Google Drive File Recovery is a tricky and crucial subject.
Let’s make it more simple.
If your company uses G Suite, then Google’s “Loch Ness monster” aka Google Drive, is probably more than just a cloud-based storage and syncing service for you — It’s the spine that holds up your valuable data and powers other limbs of your organization’s interactions.
Unfortunately, with all of the cross-employee collaboration going on in there, it’s not uncommon for files to ‘seemingly’ go missing from your company’s Google Drive repository.
If that ever happens “Don’t Panic“ — This simplified guide will help you know exactly what happened to your files 🕵️
There are a few things you need to learn when it comes to Google Drive File Recovery. Let’s start with the most basic skills and build our way up 🙏:
Recover a deleted file from the Trash 🗑️
Recently deleted a file and want to recover it? That’s probably the simplest most common scenario.
- Go to drive.google.com/drive/trash 👉Right-click on the file you’d like to recover
- Click Restore.
When you move a file to your Trash folder, it stays there until you empty your Trash (it’s the equivalent of taking out your trash).

[Extracted lines]
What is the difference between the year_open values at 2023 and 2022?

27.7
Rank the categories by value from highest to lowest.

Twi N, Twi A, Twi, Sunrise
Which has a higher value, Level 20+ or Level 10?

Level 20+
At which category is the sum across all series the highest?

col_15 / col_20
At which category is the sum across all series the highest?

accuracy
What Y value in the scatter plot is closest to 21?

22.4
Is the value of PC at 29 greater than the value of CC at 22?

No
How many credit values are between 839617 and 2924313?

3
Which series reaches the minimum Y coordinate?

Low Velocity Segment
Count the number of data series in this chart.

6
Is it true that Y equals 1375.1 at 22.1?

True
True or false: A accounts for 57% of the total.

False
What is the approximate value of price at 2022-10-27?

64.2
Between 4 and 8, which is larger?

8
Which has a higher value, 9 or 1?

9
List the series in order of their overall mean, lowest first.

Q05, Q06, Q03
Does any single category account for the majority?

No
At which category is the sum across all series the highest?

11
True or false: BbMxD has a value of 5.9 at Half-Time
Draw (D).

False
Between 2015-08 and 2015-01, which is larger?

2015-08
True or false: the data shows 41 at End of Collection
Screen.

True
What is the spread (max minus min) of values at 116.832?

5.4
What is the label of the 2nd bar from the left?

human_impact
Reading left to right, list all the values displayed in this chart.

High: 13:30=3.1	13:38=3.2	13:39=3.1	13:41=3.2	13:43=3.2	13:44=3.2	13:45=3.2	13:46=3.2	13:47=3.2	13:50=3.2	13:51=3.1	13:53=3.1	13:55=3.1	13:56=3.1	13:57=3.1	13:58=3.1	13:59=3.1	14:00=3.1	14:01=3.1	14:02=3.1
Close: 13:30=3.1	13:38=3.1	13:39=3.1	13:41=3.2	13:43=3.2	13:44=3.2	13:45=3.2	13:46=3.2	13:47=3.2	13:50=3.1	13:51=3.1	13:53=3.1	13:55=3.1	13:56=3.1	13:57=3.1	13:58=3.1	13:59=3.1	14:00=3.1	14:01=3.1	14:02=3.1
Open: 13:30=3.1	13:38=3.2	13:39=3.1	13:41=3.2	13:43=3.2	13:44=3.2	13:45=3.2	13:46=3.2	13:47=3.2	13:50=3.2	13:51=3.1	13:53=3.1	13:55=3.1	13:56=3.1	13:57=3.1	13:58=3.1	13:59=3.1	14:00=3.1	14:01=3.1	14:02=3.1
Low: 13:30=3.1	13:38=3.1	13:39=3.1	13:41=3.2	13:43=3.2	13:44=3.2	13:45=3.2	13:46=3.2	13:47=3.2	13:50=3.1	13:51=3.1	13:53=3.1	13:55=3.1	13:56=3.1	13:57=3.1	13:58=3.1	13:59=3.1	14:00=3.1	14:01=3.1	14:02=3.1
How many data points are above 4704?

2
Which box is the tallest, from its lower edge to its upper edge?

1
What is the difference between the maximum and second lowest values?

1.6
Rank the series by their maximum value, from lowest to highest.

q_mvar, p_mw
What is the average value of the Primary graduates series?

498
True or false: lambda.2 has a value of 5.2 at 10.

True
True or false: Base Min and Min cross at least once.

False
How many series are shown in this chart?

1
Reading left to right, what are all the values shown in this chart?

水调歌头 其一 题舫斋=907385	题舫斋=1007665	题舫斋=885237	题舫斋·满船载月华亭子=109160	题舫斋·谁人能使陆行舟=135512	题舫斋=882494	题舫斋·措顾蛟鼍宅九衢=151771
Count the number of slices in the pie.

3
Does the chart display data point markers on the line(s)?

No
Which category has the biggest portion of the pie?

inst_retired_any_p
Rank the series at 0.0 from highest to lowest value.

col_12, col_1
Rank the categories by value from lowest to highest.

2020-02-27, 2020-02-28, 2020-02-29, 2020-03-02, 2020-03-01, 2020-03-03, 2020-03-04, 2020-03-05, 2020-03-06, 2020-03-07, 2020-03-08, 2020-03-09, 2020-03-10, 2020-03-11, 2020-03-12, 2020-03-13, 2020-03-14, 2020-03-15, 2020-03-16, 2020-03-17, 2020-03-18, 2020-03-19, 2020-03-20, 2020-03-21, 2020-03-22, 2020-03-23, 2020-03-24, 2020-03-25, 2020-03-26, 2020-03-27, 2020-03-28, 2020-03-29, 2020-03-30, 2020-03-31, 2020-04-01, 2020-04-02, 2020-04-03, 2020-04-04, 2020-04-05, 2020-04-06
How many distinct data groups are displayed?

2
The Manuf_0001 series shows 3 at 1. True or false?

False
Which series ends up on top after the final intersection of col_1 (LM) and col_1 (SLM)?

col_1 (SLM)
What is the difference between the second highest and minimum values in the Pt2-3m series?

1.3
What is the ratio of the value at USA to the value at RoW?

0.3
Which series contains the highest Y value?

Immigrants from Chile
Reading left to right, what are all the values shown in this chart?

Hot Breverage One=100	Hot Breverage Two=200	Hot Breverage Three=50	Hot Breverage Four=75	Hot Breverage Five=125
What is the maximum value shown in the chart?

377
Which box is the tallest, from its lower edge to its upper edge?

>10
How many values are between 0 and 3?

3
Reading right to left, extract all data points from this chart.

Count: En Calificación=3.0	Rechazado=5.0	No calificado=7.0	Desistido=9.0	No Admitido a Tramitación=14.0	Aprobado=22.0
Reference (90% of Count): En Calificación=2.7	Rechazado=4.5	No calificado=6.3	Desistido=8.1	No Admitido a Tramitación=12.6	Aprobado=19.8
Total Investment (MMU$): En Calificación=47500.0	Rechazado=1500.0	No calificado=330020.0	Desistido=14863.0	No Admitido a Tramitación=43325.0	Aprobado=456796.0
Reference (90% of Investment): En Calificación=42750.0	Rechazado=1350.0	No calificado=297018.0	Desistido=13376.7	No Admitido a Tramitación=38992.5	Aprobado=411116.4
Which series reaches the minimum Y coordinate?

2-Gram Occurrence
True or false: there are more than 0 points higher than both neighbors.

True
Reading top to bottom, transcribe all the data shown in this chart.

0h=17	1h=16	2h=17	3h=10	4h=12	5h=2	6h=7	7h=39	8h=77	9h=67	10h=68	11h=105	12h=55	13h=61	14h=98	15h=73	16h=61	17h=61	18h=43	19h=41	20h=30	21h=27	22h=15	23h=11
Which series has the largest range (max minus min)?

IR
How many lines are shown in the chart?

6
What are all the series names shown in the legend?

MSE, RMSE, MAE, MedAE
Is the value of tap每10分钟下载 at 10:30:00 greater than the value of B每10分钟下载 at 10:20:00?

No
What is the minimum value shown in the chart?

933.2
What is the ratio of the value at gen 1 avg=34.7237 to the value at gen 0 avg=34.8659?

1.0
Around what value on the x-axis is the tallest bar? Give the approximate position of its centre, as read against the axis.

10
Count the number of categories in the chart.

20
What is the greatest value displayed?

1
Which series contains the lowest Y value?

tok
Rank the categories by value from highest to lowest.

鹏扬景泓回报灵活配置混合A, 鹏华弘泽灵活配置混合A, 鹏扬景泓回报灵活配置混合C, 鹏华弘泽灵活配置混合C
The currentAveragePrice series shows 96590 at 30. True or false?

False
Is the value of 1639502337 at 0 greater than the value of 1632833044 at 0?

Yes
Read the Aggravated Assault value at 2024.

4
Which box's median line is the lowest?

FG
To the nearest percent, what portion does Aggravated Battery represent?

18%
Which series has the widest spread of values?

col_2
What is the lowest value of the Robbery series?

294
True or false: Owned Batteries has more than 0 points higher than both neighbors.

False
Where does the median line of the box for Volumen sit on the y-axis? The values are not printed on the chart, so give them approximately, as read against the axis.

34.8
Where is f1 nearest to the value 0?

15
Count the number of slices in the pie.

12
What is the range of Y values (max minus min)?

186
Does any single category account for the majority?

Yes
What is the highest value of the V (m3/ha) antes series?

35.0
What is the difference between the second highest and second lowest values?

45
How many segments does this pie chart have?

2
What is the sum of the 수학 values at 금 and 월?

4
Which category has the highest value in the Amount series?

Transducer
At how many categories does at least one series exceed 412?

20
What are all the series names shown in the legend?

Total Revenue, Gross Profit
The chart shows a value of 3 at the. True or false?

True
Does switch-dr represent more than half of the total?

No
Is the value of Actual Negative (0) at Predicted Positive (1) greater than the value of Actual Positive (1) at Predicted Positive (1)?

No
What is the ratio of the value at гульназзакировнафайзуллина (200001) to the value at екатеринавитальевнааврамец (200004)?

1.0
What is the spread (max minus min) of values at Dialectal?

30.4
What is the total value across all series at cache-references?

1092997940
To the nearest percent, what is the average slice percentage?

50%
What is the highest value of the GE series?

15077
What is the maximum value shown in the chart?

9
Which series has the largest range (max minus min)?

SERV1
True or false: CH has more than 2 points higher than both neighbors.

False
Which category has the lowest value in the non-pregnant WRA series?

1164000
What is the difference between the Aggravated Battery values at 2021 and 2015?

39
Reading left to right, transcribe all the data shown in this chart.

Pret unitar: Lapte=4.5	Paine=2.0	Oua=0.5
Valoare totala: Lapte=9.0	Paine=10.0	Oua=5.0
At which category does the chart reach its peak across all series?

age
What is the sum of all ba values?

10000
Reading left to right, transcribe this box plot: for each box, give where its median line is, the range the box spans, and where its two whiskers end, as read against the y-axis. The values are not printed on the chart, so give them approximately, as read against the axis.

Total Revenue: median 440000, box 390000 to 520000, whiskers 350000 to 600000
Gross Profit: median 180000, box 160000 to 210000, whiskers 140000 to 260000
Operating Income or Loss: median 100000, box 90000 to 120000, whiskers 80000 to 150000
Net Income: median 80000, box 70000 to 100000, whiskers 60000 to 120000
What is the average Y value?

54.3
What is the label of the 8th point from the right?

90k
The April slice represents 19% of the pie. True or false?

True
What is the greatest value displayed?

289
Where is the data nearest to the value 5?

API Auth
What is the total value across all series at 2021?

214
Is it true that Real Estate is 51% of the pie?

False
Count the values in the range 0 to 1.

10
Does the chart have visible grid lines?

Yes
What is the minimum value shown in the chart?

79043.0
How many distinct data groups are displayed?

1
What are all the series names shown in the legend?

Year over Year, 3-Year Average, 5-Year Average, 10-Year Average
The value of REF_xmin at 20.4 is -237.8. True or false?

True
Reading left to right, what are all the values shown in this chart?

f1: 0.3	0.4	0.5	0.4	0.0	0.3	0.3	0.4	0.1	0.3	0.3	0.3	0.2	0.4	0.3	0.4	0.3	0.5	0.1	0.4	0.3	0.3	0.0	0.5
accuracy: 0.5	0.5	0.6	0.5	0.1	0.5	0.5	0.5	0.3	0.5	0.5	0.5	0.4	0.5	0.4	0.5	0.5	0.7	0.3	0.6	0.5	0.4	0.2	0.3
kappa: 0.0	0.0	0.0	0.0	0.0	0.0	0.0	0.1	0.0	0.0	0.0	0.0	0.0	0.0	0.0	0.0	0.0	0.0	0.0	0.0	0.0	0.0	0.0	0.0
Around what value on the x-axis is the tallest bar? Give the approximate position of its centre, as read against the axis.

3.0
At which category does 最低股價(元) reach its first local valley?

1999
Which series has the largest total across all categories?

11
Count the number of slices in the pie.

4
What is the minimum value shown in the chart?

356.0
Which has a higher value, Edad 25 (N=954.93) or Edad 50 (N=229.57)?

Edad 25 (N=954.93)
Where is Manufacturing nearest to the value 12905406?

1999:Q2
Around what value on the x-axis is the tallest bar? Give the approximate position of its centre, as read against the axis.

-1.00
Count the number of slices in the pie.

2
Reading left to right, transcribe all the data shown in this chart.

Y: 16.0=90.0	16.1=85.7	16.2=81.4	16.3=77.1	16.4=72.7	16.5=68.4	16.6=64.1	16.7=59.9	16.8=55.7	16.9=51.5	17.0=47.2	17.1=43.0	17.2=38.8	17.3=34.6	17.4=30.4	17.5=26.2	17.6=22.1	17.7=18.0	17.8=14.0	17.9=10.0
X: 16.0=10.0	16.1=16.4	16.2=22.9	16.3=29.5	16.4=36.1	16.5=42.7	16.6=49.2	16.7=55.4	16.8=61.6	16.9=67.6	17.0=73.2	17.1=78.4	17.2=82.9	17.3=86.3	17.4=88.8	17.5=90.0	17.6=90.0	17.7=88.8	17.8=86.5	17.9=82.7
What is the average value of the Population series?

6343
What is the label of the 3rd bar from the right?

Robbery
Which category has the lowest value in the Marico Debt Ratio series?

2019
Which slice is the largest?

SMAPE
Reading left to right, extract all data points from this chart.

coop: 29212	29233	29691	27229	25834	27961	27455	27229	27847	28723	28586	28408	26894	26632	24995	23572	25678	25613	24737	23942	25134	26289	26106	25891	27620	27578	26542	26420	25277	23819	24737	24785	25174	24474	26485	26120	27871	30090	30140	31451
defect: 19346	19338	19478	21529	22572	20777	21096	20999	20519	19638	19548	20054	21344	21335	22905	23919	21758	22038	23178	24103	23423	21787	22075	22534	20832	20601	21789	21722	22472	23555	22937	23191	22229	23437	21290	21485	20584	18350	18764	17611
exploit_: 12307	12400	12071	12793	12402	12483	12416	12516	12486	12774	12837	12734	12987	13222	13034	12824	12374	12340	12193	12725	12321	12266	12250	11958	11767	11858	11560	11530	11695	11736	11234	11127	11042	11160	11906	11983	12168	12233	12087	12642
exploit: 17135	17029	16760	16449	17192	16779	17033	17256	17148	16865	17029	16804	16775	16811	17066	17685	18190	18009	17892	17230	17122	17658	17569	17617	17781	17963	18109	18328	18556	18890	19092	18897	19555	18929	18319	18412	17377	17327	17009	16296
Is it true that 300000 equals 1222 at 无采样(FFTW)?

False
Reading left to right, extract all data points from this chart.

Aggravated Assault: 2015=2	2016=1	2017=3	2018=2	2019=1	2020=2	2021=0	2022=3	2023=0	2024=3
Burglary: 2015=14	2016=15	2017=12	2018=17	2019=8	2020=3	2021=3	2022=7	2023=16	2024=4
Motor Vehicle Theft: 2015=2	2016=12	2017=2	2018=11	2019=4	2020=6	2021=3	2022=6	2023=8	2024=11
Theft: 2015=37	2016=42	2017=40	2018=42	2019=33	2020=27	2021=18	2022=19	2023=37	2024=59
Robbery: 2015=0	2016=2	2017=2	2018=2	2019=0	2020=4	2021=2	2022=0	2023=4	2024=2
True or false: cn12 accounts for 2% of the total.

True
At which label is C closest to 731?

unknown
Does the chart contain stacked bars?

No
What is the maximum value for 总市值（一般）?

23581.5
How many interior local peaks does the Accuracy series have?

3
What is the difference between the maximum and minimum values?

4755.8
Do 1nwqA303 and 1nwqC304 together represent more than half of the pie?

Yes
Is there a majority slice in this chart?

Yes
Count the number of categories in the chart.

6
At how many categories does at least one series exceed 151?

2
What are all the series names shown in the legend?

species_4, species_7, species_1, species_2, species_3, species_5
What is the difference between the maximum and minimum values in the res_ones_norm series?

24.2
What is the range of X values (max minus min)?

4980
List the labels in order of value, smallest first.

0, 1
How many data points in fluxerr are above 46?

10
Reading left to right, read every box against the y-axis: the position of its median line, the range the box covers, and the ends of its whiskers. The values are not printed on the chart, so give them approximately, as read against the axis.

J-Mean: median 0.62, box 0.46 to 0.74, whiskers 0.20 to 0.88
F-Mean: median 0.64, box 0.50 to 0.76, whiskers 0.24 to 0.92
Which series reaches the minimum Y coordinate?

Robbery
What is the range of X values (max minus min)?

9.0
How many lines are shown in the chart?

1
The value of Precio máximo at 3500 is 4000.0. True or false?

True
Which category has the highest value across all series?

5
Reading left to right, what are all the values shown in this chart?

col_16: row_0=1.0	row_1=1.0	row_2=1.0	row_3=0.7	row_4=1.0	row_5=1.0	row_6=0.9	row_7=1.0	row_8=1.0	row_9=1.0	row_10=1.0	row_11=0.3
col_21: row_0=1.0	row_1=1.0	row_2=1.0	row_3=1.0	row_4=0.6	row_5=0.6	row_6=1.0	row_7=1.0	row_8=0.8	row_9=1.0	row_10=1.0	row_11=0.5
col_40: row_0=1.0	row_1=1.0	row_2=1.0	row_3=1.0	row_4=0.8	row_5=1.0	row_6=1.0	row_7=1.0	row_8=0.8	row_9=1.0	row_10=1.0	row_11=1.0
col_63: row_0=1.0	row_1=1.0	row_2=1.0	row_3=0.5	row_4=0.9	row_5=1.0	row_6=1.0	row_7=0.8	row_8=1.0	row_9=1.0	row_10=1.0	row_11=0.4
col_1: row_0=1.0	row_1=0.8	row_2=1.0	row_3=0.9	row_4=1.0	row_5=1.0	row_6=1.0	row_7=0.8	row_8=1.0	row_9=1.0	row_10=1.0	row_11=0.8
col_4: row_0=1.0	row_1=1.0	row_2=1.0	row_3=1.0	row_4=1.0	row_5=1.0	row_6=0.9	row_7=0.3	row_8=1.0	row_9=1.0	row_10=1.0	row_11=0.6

**Task A**. In the Google Drive recovery guide, what should you click to get a file back from the Trash?
**Task B**. Retype the Google Drive recovery guide from "Let’s make it" to "Google Drive repository.".

**Exercise result A**. Restore.

**Exercise result B**.
Let’s make it more simple.
If your company uses G Suite, then Google’s “Loch Ness monster” aka Google Drive, is probably more than just a cloud-based storage and syncing service for you — It’s the spine that holds up your valuable data and powers other limbs of your organization’s interactions.
Unfortunately, with all of the cross-employee collaboration going on in there, it’s not uncommon for files to ‘seemingly’ go missing from your company’s Google Drive repository.